Visualization Principles

  1. Clarity: Keep plots simple and focused
  2. Consistency: Use consistent color schemes and styling
  3. Context: Provide adequate titles and labels
  4. Accuracy: Ensure statistical correctness
  5. Accessibility: Consider colorblind-friendly palettes

Conclusion

The jggstats function provides comprehensive tools for statistical visualization across multiple domains.
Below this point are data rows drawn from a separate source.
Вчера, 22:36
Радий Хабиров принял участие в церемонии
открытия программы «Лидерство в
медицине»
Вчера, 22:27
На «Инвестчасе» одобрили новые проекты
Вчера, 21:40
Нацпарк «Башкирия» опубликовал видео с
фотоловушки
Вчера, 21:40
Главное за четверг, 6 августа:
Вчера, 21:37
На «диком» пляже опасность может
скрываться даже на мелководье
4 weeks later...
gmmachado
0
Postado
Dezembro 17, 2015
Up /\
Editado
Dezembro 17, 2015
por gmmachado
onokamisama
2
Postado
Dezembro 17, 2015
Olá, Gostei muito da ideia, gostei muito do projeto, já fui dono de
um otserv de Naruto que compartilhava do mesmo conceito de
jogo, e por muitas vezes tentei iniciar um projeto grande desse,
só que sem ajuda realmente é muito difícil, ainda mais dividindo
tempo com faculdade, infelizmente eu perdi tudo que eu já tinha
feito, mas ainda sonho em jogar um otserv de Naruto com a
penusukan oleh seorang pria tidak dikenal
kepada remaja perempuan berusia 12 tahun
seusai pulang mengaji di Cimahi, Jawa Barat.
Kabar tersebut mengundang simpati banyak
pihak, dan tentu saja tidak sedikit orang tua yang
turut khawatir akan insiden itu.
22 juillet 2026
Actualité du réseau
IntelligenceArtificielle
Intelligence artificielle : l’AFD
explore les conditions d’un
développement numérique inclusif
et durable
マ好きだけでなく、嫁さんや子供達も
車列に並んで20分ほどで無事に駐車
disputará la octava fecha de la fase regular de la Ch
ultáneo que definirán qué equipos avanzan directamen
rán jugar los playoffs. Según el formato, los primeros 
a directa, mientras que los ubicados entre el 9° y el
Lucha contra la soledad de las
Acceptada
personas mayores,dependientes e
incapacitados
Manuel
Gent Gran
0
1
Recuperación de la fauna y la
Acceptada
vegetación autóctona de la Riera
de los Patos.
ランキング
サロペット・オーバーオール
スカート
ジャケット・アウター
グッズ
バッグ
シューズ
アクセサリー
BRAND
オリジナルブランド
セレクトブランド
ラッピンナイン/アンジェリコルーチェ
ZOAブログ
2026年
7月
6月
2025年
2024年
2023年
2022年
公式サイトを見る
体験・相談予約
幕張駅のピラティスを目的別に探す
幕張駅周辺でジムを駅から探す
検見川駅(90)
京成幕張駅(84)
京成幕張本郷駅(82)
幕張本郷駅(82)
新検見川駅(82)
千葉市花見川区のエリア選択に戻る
Whether analyzing clinical trials, survey data, or educational outcomes, these enhanced visualizations help communicate statistical findings effectively.

Key advantages:

  • Comprehensive: Supports multiple analysis types
  • Flexible: Extensive customization options
  • Accurate: Built on robust statistical foundations
  • Interpretable: Clear visual communication of results
  • Scalable: Handles various dataset sizes and complexities

For additional examples and advanced techniques, explore the comprehensive test datasets included with the package.